The Real Challenge in Social Network Data Science

Jun 2, 2020 by Petr Paščenko Head of Data Science

06 bdfb real challenge in social network data science 09 2020 blog post

As even the slowest thinkers of our current era have already recognized, social networks and related phenomena, defined in the broadest possible terms, are a great source of insight into human behaviour and preferences as well as a vital resource for data analysis and predictive modelling.

The key phenomenon in predictive modelling based on social network data is called assortativity: the natural tendency of a network’s nodes to develop connections to other nodes sharing similar attributes. We are all familiar with it from our own social networks: it consists of people from the same family, town or generation and people with similar education, professions or hobbies or in similar life situations. We meet such people disproportionately more often than the rest of humanity. It is natural.

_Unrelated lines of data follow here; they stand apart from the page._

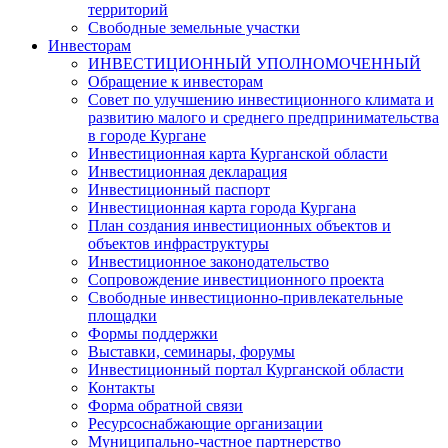
территорий
Свободные земельные участки
Инвесторам
ИНВЕСТИЦИОННЫЙ УПОЛНОМОЧЕННЫЙ
Обращение к инвесторам
Совет по улучшению инвестиционного климата и
развитию малого и среднего предпринимательства
в городе Кургане
Инвестиционная карта Курганской области
Инвестиционная декларация
Инвестиционный паспорт
Инвестиционная карта города Кургана
План создания инвестиционных объектов и
объектов инфраструктуры
Инвестиционное законодательство
Сопровождение инвестиционного проекта
Свободные инвестиционно-привлекательные
площадки
Формы поддержки
Выставки, семинары, форумы
Инвестиционный портал Курганской области
Контакты
Форма обратной связи
Ресурсоснабжающие организации
Муниципально-частное партнерство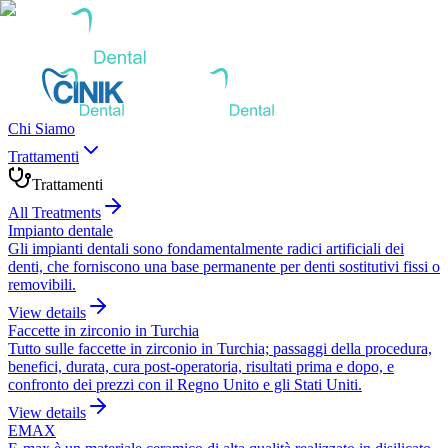
Chi Siamo
Trattamenti
Trattamenti
All Treatments
Impianto dentale
Gli impianti dentali sono fondamentalmente radici artificiali dei
denti, che forniscono una base permanente per denti sostitutivi fissi o
removibili.
View details
Faccette in zirconio in Turchia
Tutto sulle faccette in zirconio in Turchia; passaggi della procedura,
benefici, durata, cura post-operatoria, risultati prima e dopo, e
confronto dei prezzi con il Regno Unito e gli Stati Uniti.
View details
EMAX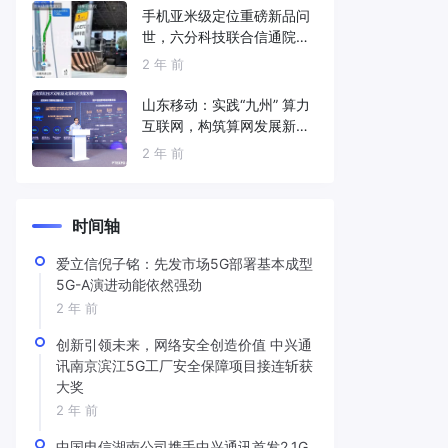
手机亚米级定位重磅新品问
世，六分科技联合信通院发
布免费服务
2 年 前
山东移动：实践“九州” 算力
互联网，构筑算网发展新底
座
2 年 前
时间轴
爱立信倪子铭：先发市场5G部署基本成型
5G-A演进动能依然强劲
2 年 前
创新引领未来，网络安全创造价值 中兴通
讯南京滨江5G工厂安全保障项目接连斩获
大奖
2 年 前
中国电信湖南公司携手中兴通讯首发2.1G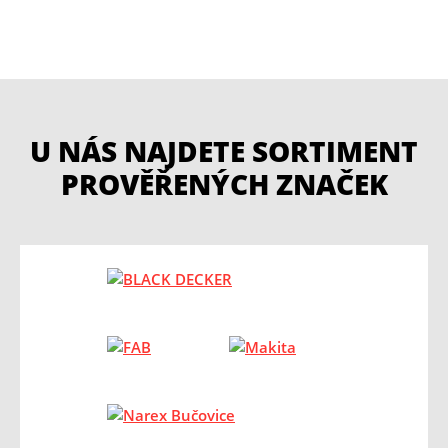
U NÁS NAJDETE SORTIMENT
PROVĚŘENÝCH ZNAČEK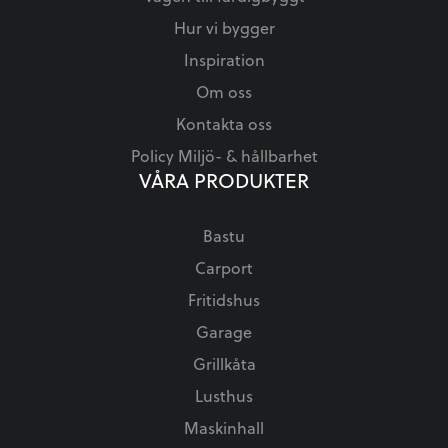
Hur vi bygger
Inspiration
Om oss
Kontakta oss
Policy Miljö- & hållbarhet
VÅRA PRODUKTER
Bastu
Carport
Fritidshus
Garage
Grillkåta
Lusthus
Maskinhall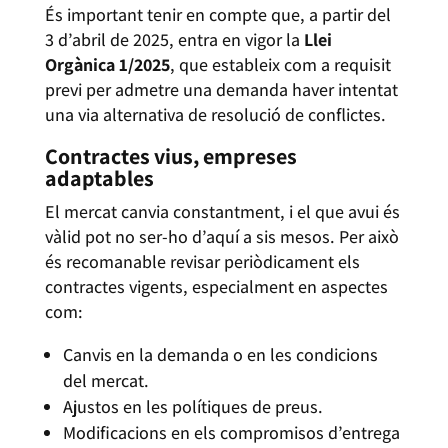
És important tenir en compte que, a partir del
3 d’abril de 2025, entra en vigor la
Llei
Orgànica 1/2025
, que estableix com a requisit
previ per admetre una demanda haver intentat
una via alternativa de resolució de conflictes.
Contractes vius, empreses
adaptables
El mercat canvia constantment, i el que avui és
vàlid pot no ser-ho d’aquí a sis mesos. Per això
és recomanable revisar periòdicament els
contractes vigents, especialment en aspectes
com:
Canvis en la demanda o en les condicions
del mercat.
Ajustos en les polítiques de preus.
Modificacions en els compromisos d’entrega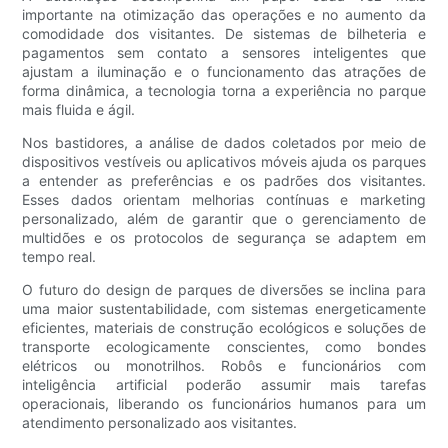
importante na otimização das operações e no aumento da
comodidade dos visitantes. De sistemas de bilheteria e
pagamentos sem contato a sensores inteligentes que
ajustam a iluminação e o funcionamento das atrações de
forma dinâmica, a tecnologia torna a experiência no parque
mais fluida e ágil.
Nos bastidores, a análise de dados coletados por meio de
dispositivos vestíveis ou aplicativos móveis ajuda os parques
a entender as preferências e os padrões dos visitantes.
Esses dados orientam melhorias contínuas e marketing
personalizado, além de garantir que o gerenciamento de
multidões e os protocolos de segurança se adaptem em
tempo real.
O futuro do design de parques de diversões se inclina para
uma maior sustentabilidade, com sistemas energeticamente
eficientes, materiais de construção ecológicos e soluções de
transporte ecologicamente conscientes, como bondes
elétricos ou monotrilhos. Robôs e funcionários com
inteligência artificial poderão assumir mais tarefas
operacionais, liberando os funcionários humanos para um
atendimento personalizado aos visitantes.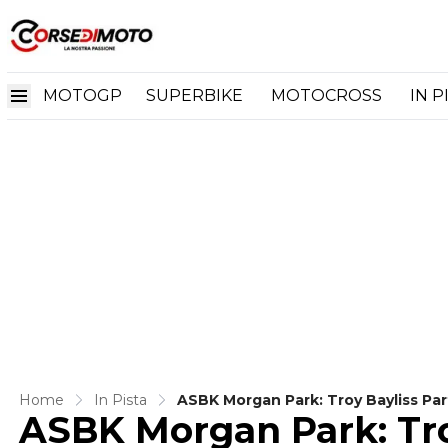
MOTOGP
SUPERBIKE
MOTOCROSS
IN P
Home
In Pista
ASBK Morgan Park: Troy Bayliss Part
ASBK Morgan Park: Troy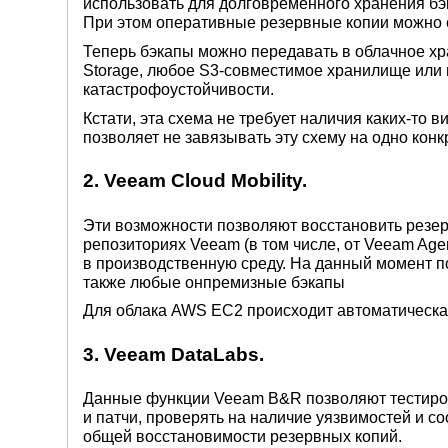
использовать для долговременного хранения бэк
При этом оперативные резервные копии можно ос
Теперь бэкапы можно передавать в облачное хра
Storage, любое S3-совместимое хранилище или в
катастрофоустойчивости.
Кстати, эта схема не требует наличия каких-то
позволяет не завязывать эту схему на одно конк
2. Veeam Cloud Mobility.
Эти возможности позволяют восстановить резе
репозиториях Veeam (в том числе, от Veeam Age
в производственную среду. На данный момент п
также любые онпремизные бэкапы
Для облака AWS EC2 происходит автоматическа
3. Veeam DataLabs.
Данные функции Veeam B&R позволяют тестиров
и патчи, проверять на наличие уязвимостей и с
общей восстановимости резервных копий.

The straightforward way to predict the attributes or behaviour of an individual based on his social network is to aggregate the prevalent patterns of his network neighbourhood. There are plenty of algorithms to extract this knowledge. Some are classics, such as graph search and nearest neighbours; others have come along rather recently, including semi-supervised and deep learning approaches. This, however, is not the real challenge of the day. The real challenge is to do social network data analysis, where there is no social network at all. Surprised? Think about it for a moment. In the real world, it is extremely rare to get real social network data, at least if you do not work for Facebook or the NSA.

Although network data in their explicit form are hardly achievable in practice, the world is full of various social networks, and their structures are implicitly recorded in plenty of data sets. Take common office systems data: the structure of email communication, the lists of meetings and their participants, the logs of various collaborative systems such as git, issue trackers, shared document storage, etc. are endless sources of evidence about people sharing their time, ideas and efforts with each other.

The real challenge in social network data science is to pick the right business domain, to understand the sheer complexity of its data, to recognize how social structures are reflected in the seemingly chaotic log data and, finally, to come up with a set of models and heuristics to recover the social network from the data. When this is done, the rest is simple: just observe how people like you are doing, and you know what is likely to happen to you or to your customers, if you are after things like customer segmentation, for example.